(Dataset excerpts)

==============================

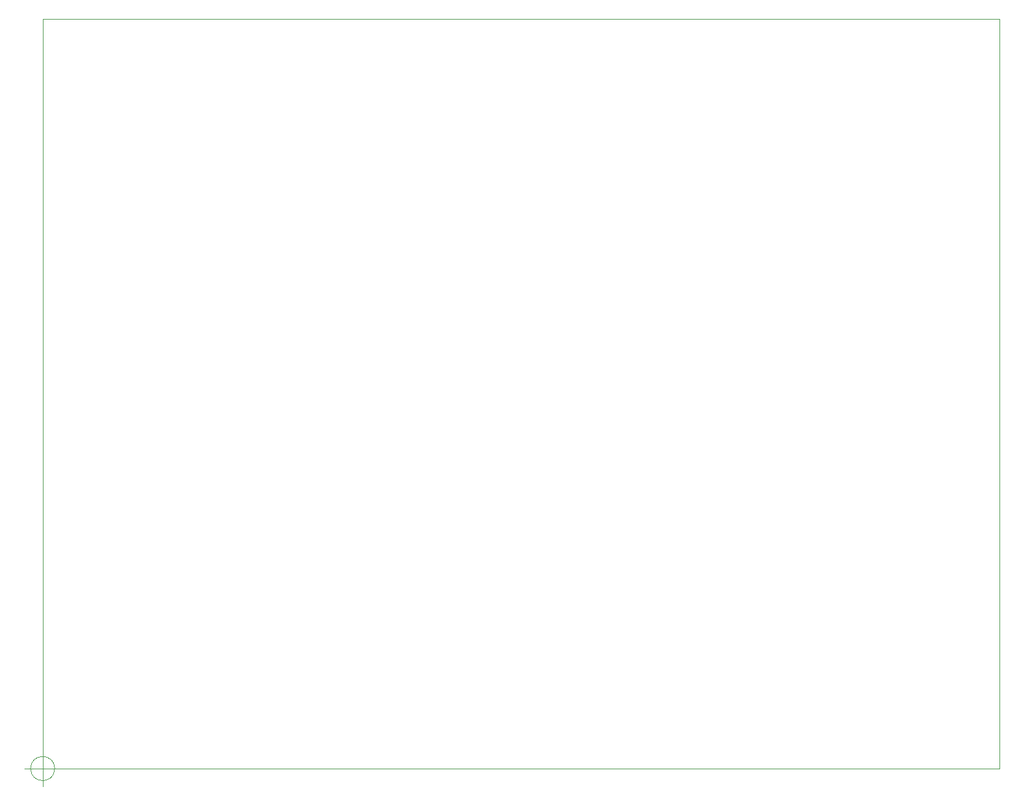
<source format=gbr>
G04 #@! TF.GenerationSoftware,KiCad,Pcbnew,(5.1.2)-2*
G04 #@! TF.CreationDate,2019-10-17T08:09:51+02:00*
G04 #@! TF.ProjectId,StepperClock,53746570-7065-4724-936c-6f636b2e6b69,rev?*
G04 #@! TF.SameCoordinates,Original*
G04 #@! TF.FileFunction,Profile,NP*
%FSLAX46Y46*%
G04 Gerber Fmt 4.6, Leading zero omitted, Abs format (unit mm)*
G04 Created by KiCad (PCBNEW (5.1.2)-2) date 2019-10-17 08:09:51*
%MOMM*%
%LPD*%
G04 APERTURE LIST*
%ADD10C,0.050000*%
G04 APERTURE END LIST*
D10*
X74602466Y-146380740D02*
G75*
G03X74602466Y-146380740I-1666666J0D01*
G01*
X70435800Y-146380740D02*
X75435800Y-146380740D01*
X72935800Y-143880740D02*
X72935800Y-148880740D01*
X205135800Y-146380740D02*
X205135800Y-42780740D01*
X72935800Y-146380740D02*
X205135800Y-146380740D01*
X72935800Y-42780740D02*
X72935800Y-146380740D01*
X205135800Y-42780740D02*
X72935800Y-42780740D01*
M02*

</source>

==============================

In the records above, find the line containing "G04 Gerber Fmt" and output every line from the first through that one, exactly, omitting pictures.

#### [COMPLETED EXERCISE]
<source format=gbr>
G04 #@! TF.GenerationSoftware,KiCad,Pcbnew,(5.1.2)-2*
G04 #@! TF.CreationDate,2019-10-17T08:09:51+02:00*
G04 #@! TF.ProjectId,StepperClock,53746570-7065-4724-936c-6f636b2e6b69,rev?*
G04 #@! TF.SameCoordinates,Original*
G04 #@! TF.FileFunction,Profile,NP*
%FSLAX46Y46*%
G04 Gerber Fmt 4.6, Leading zero omitted, Abs format (unit mm)*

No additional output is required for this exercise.